Folks are way overestimating impact of setting on this upcoming D&D film. There has been mention of using Guardians of the Galaxy as a template. What do you know about the setting of that world? Not much really. There are aliens and a group of thieves called ravagers but what else? It was a character driven ensemble filck. We know some rather impactful background elements of each character but nothing indepth. Racoon was built in a lab for some reason. Why? Nobody cares. Groot is some tree being. Where is he from what's his people like? Nobody cares.

You also have to look at the writers. They make their bread and butter on character driven ensemble flicks. The background setting is paper thin in all their movies. Dont think we should expect any different here.
 

err.. yes?
Okay, lemme break it down for you:

Your success: Proving the Forgotten Realms is Generic Fantasyland
Your failure: Proving that Frozen 2 is Generic Fantasyland.

I feel like you were trying to do the latter. If not, okay, I misunderstood.

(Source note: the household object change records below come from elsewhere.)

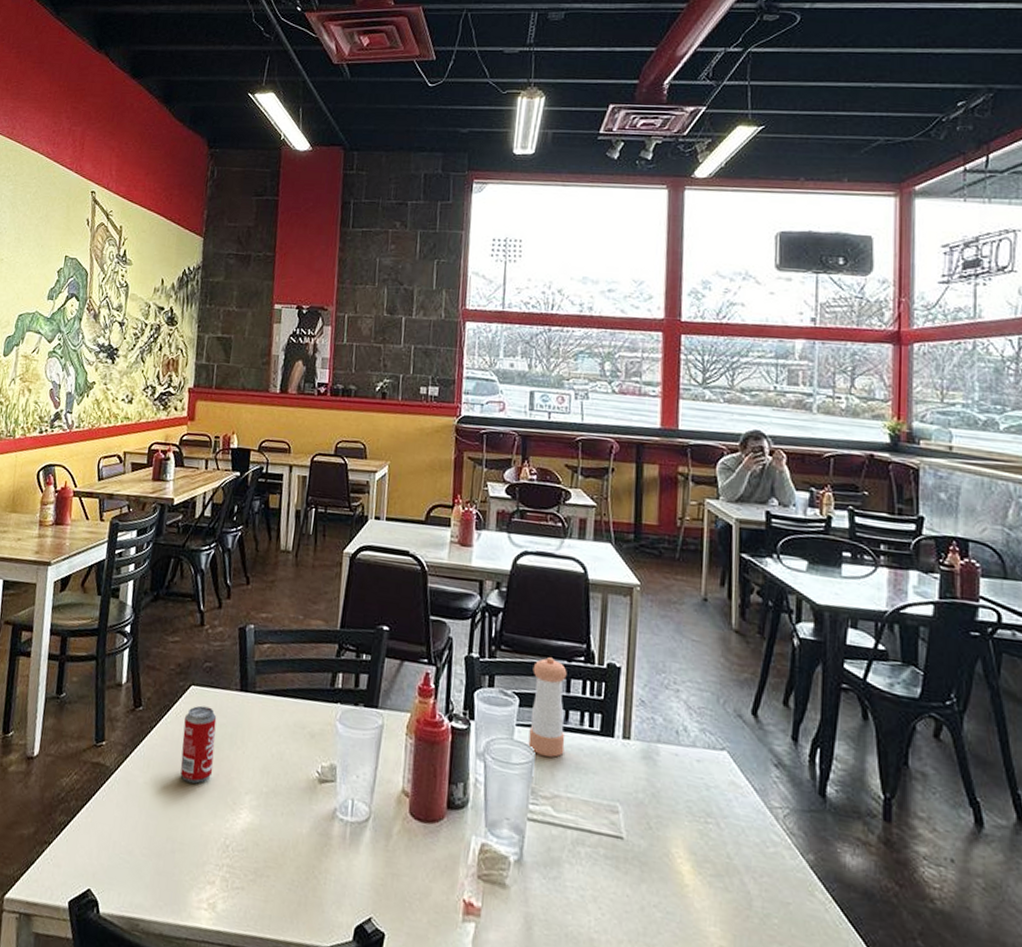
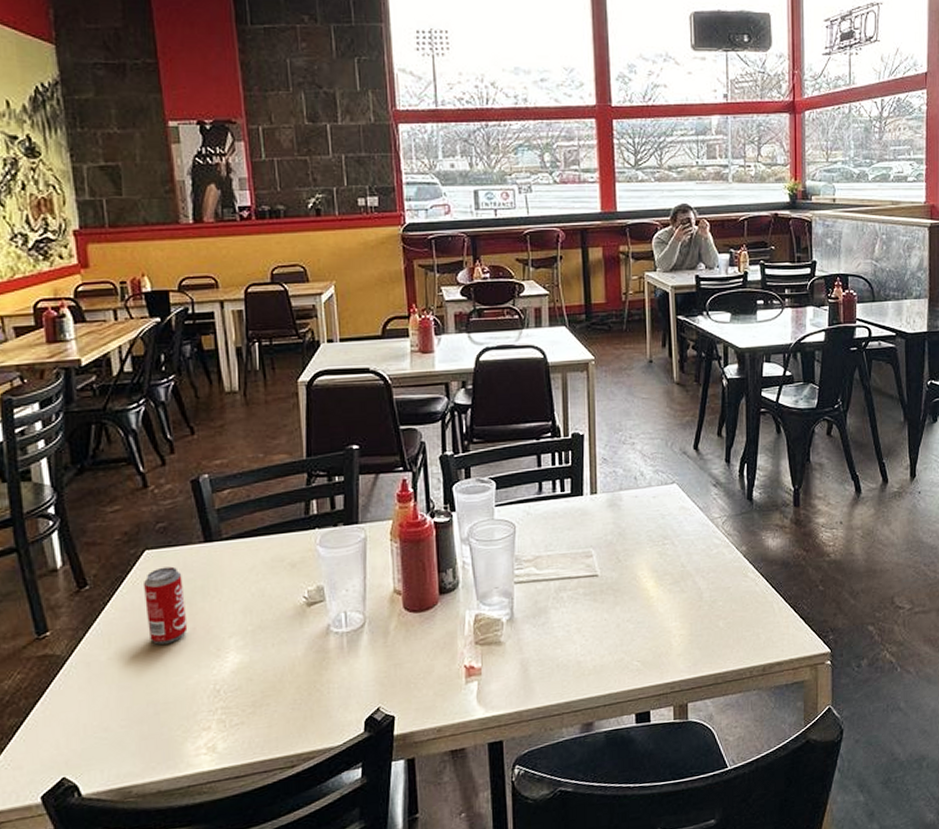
pepper shaker: present [528,657,567,758] -> none [505,440,541,526]

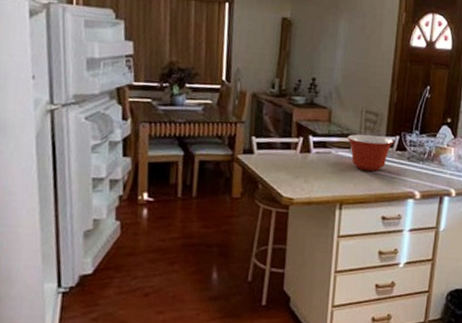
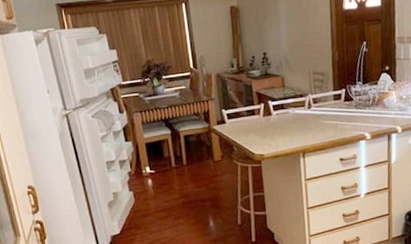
mixing bowl: present [348,134,395,172] -> none [301,91,342,123]

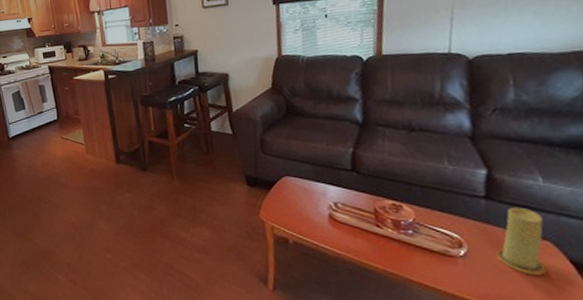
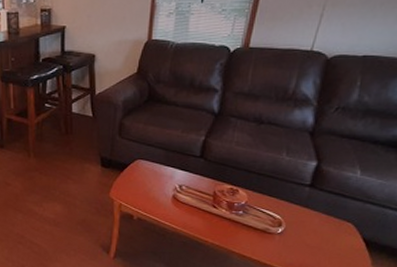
candle: present [496,207,545,275] -> none [307,194,351,249]

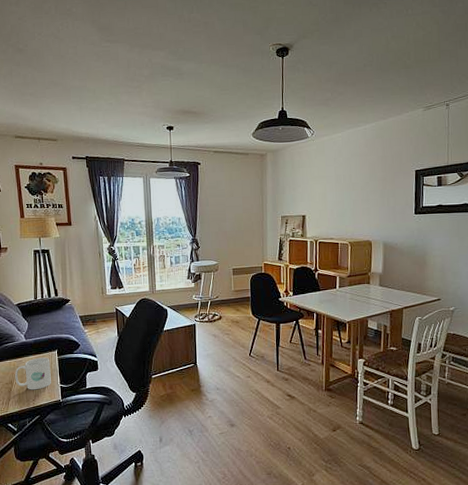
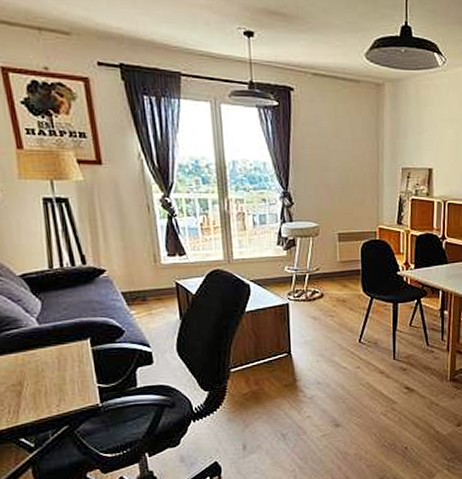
mug: present [15,357,51,390] -> none [25,348,83,393]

Folks are way overestimating impact of setting on this upcoming D&D film. There has been mention of using Guardians of the Galaxy as a template. What do you know about the setting of that world? Not much really.
Agree. My contention is just there's no reason to set in an ultra generic fantasy setting as opposed a slightly more specific and exciting fantasy setting. It was proposed that for unclear reasons you "needed" set it in a more generic D&D setting at first, which is clearly not the case.
 

Wolfram stout

Adventurer
Supporter
I am a naively optimist on movies, I assume I will love it until the ending credits, then I may have to go "oh well, that was disappointing", but until then I allow myself to look forward with high expectations.

However, the one thing I hope to the heavens for: Please by all the powers, don't let the Marketing Team mess it up. Give it a good name (not John Carter), don't market it as a high action romp if it is grim and dark, don't market it as Lord of the Rings if it is Eberron (or vice versa).